1

I'm having trouble understanding this paragraph of the DPO paper:

enter image description here

Why does it matter so much that the preference data distribution aligns with the reference model output distribution? My understanding is that during training, the parameters of the sft (supervised fine-tuning) are updated such that chosen responses ($y_w$) have a higher probability of being generated, and rejected responses ($y_l$) have a lower probability of being generated, and the reference model is just there to prevent the sft model from straying too far from the original parameters. But I fail to understand how the wrong reference distribution could hinder this process. Could someone please help me?

Ivy Cao
  • 11
  • 2

1 Answers1

1

I had a problem concerning this and I think I can shed some light onto your question.

We had a dataset of preferences generated for a really bad model, so naturally $y_w$ and $y_l$ were bad responses.
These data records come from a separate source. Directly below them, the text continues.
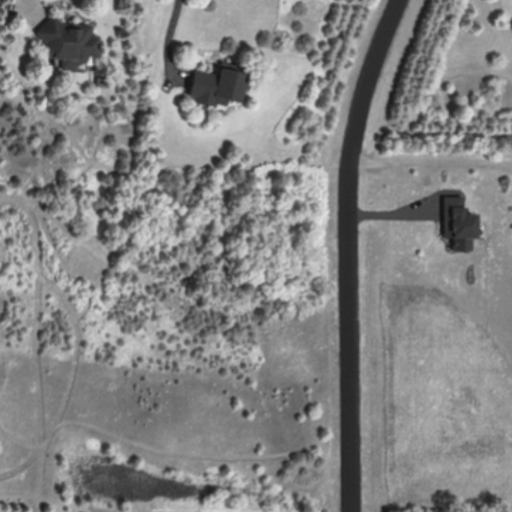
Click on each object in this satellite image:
road: (28, 13)
road: (170, 38)
building: (71, 46)
building: (218, 86)
road: (430, 163)
road: (347, 252)
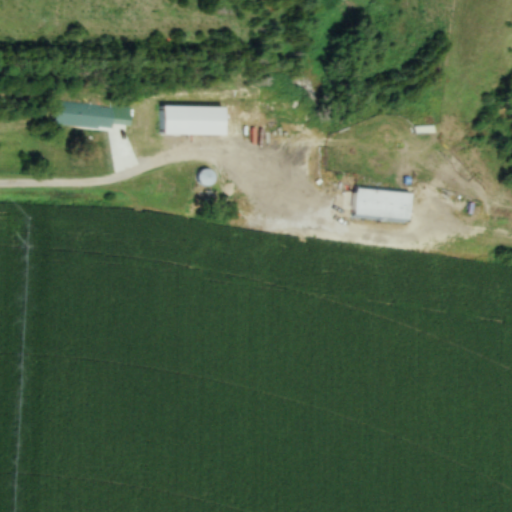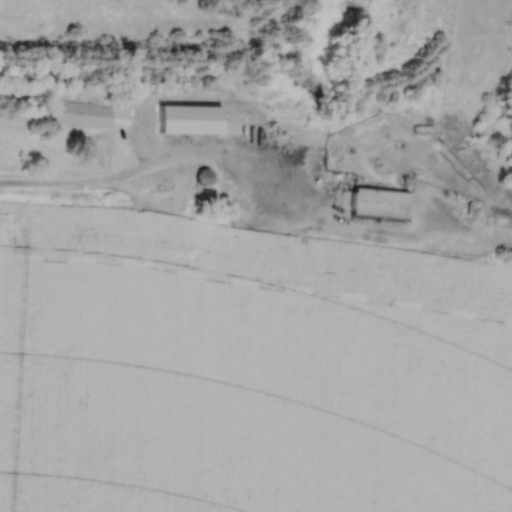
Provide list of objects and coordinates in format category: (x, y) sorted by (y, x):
building: (245, 117)
building: (83, 118)
building: (129, 120)
building: (166, 127)
building: (238, 172)
building: (204, 179)
road: (77, 184)
building: (206, 199)
building: (379, 207)
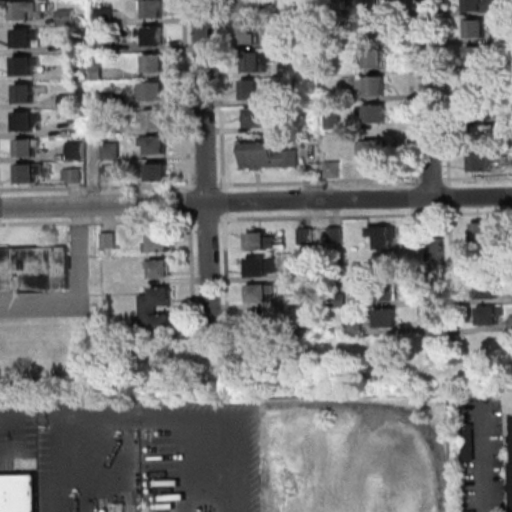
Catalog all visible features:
building: (249, 5)
building: (479, 5)
building: (480, 6)
building: (153, 8)
building: (27, 9)
building: (249, 10)
building: (155, 11)
building: (29, 12)
building: (106, 16)
building: (67, 18)
building: (475, 27)
building: (475, 30)
building: (249, 33)
building: (252, 33)
building: (154, 34)
building: (25, 37)
building: (154, 37)
building: (28, 41)
building: (74, 46)
building: (372, 56)
building: (374, 57)
building: (477, 57)
building: (480, 58)
building: (255, 59)
building: (255, 60)
building: (154, 62)
building: (25, 64)
building: (156, 65)
building: (26, 67)
building: (75, 74)
building: (372, 83)
building: (373, 84)
building: (250, 88)
building: (250, 88)
building: (156, 90)
building: (24, 92)
building: (155, 94)
road: (446, 94)
building: (26, 97)
building: (67, 103)
building: (481, 109)
road: (187, 110)
building: (373, 112)
building: (375, 113)
building: (481, 114)
building: (257, 116)
building: (257, 117)
building: (157, 118)
building: (25, 120)
building: (156, 122)
building: (29, 123)
building: (332, 126)
building: (112, 128)
building: (155, 143)
building: (27, 146)
building: (156, 147)
building: (371, 148)
building: (374, 148)
building: (75, 149)
building: (110, 149)
building: (28, 150)
building: (77, 151)
building: (267, 154)
building: (268, 156)
building: (485, 161)
building: (483, 163)
building: (332, 168)
road: (204, 169)
building: (332, 169)
building: (29, 171)
building: (158, 171)
building: (110, 172)
building: (159, 174)
building: (30, 175)
building: (72, 175)
building: (112, 175)
building: (76, 178)
road: (428, 179)
road: (476, 179)
road: (430, 181)
road: (318, 184)
road: (206, 187)
road: (97, 189)
road: (449, 193)
road: (0, 195)
road: (256, 201)
road: (0, 208)
road: (1, 222)
road: (112, 222)
building: (485, 230)
building: (482, 234)
building: (335, 235)
building: (335, 236)
building: (381, 236)
building: (304, 238)
building: (381, 239)
building: (261, 240)
building: (110, 243)
building: (159, 243)
building: (260, 244)
building: (159, 245)
building: (261, 266)
building: (34, 268)
building: (160, 268)
building: (257, 270)
building: (35, 271)
building: (160, 272)
building: (303, 273)
building: (487, 287)
building: (384, 289)
building: (491, 291)
building: (260, 292)
building: (383, 293)
building: (258, 296)
building: (301, 299)
building: (303, 301)
building: (155, 307)
building: (156, 313)
building: (490, 315)
building: (385, 317)
building: (488, 318)
building: (257, 320)
building: (386, 320)
building: (510, 321)
building: (511, 323)
building: (258, 324)
building: (353, 326)
building: (353, 328)
road: (73, 414)
road: (490, 460)
building: (18, 493)
building: (19, 494)
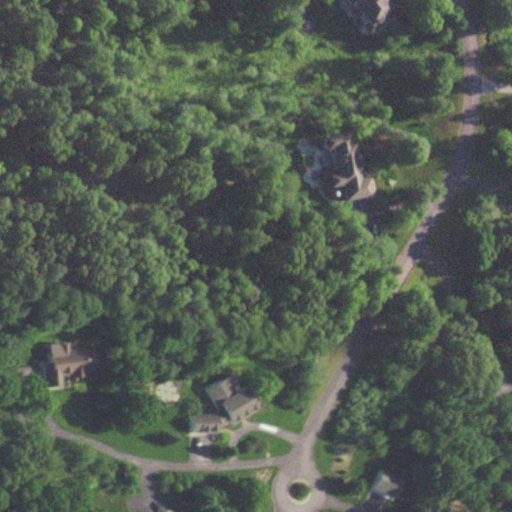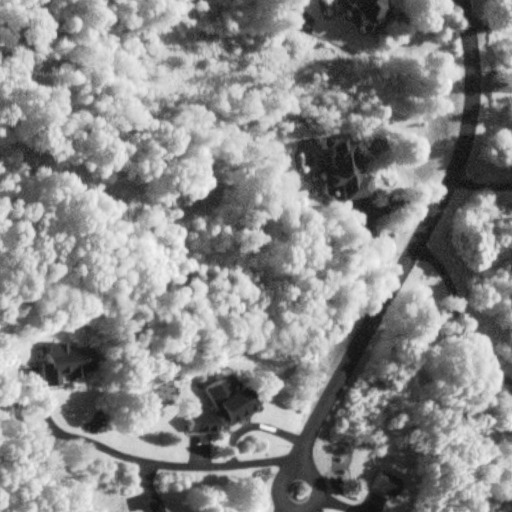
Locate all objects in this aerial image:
building: (365, 13)
road: (489, 24)
road: (491, 86)
building: (342, 168)
road: (479, 186)
road: (385, 207)
road: (377, 307)
road: (459, 320)
building: (61, 362)
building: (218, 405)
building: (509, 406)
road: (254, 424)
road: (157, 461)
road: (341, 503)
road: (284, 508)
road: (301, 510)
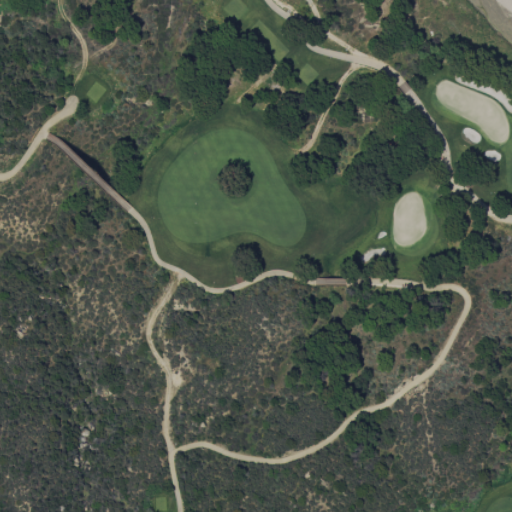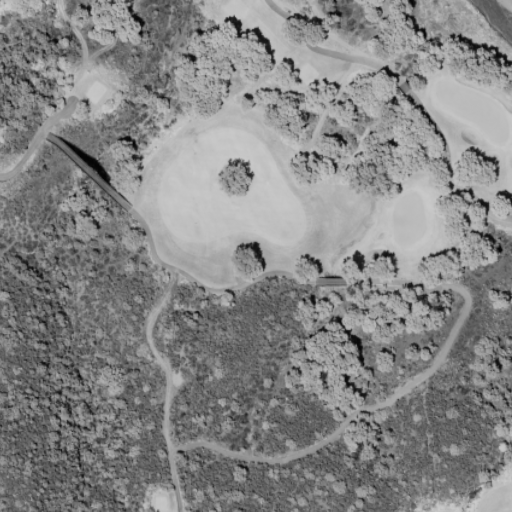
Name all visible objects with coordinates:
road: (406, 93)
park: (61, 119)
road: (37, 140)
park: (329, 162)
park: (227, 183)
road: (433, 289)
park: (377, 500)
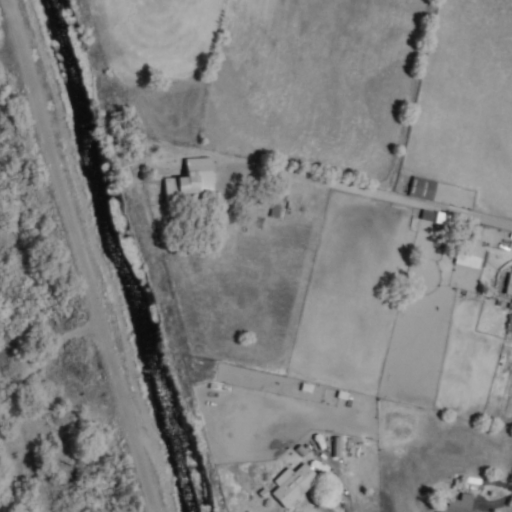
If we were to use such preferences to train an already good SFT model, we would be looking into $\pi(y_w\vert x)$ or $\pi(y_l\vert x)$ for our good model, which is probably an extremely small number!

In a sense we are telling it "you should prefer to generate this bad answer rather than this atrocious one". This isn't helpful, and in my opinion will probably make the model worse.

This can also happen if the model that the DPO data is coming from is radically different from the one we're fine tuning. If they produce really different text, $\pi(y_w\vert x)$ will again be extremely small, and we'd be comparing sentences that our network is highly unlikely to produce.

Because of this I think it's highly desirable to evaluate responses coming from the same distribution, or at least a "similar" one. Hope this clarifies stuff for you.